## Your objective
Return all lines of the records that contain the word "left".

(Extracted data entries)
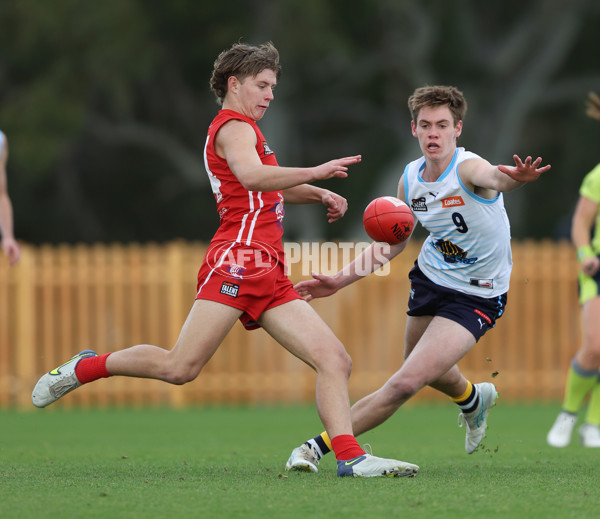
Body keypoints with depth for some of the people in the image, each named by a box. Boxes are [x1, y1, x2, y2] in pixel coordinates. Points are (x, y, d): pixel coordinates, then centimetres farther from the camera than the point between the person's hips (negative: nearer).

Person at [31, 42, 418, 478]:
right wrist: (314, 173, -25)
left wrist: (318, 195, 30)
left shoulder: (241, 128, 29)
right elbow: (251, 176, -23)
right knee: (180, 368, -16)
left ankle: (350, 457, -15)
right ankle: (86, 367, 5)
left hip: (270, 278, 10)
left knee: (334, 359, -5)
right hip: (237, 261, -10)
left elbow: (271, 187, 46)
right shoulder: (234, 127, 0)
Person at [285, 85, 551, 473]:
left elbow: (495, 177, -53)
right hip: (431, 277, 7)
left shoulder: (467, 168, -27)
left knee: (408, 382, -19)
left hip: (476, 297, -7)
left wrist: (515, 177, -77)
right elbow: (393, 242, 11)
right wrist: (340, 280, 6)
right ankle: (473, 399, 62)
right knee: (423, 367, 28)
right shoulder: (411, 178, -5)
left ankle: (319, 447, -9)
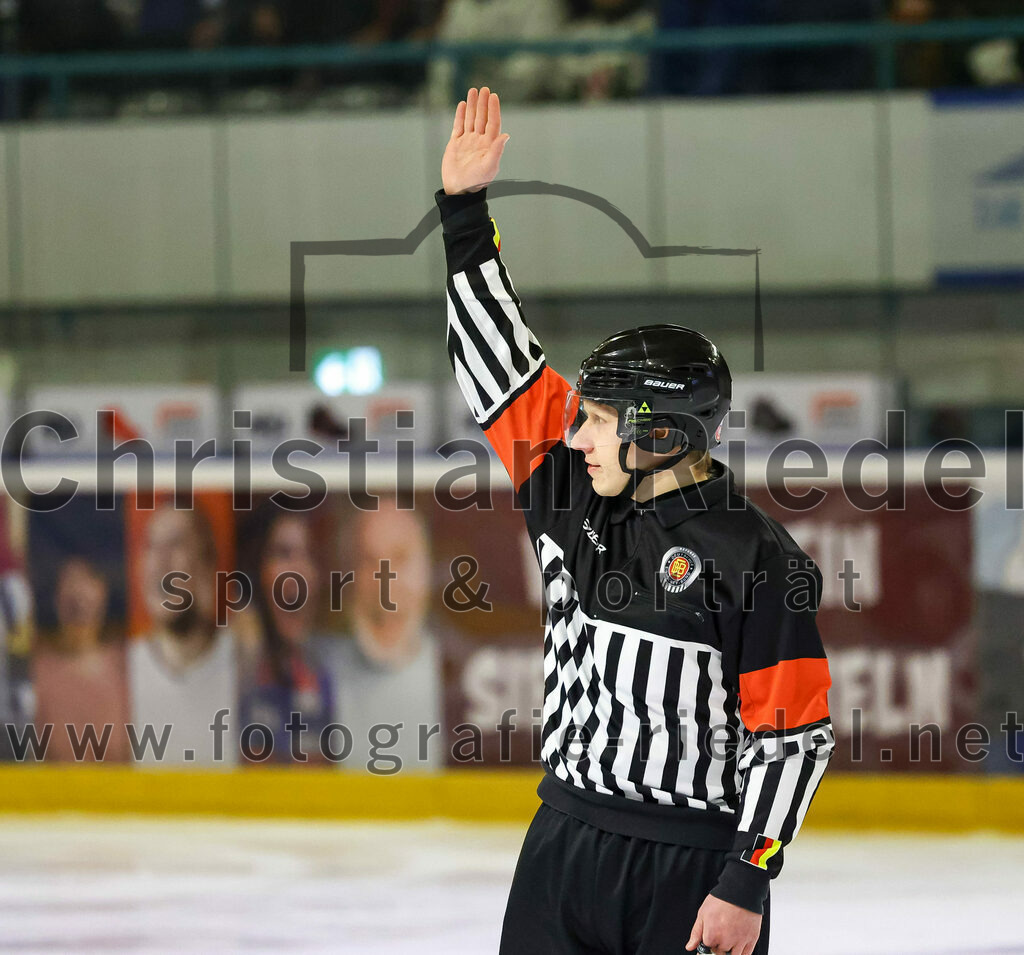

## Answer
left wrist: (318, 195, 30)
left shoulder: (241, 128, 29)
left ankle: (350, 457, -15)
left hip: (270, 278, 10)
left knee: (334, 359, -5)
left elbow: (271, 187, 46)
left elbow: (495, 177, -53)
left shoulder: (467, 168, -27)
left knee: (408, 382, -19)
left hip: (476, 297, -7)
left wrist: (515, 177, -77)
left ankle: (319, 447, -9)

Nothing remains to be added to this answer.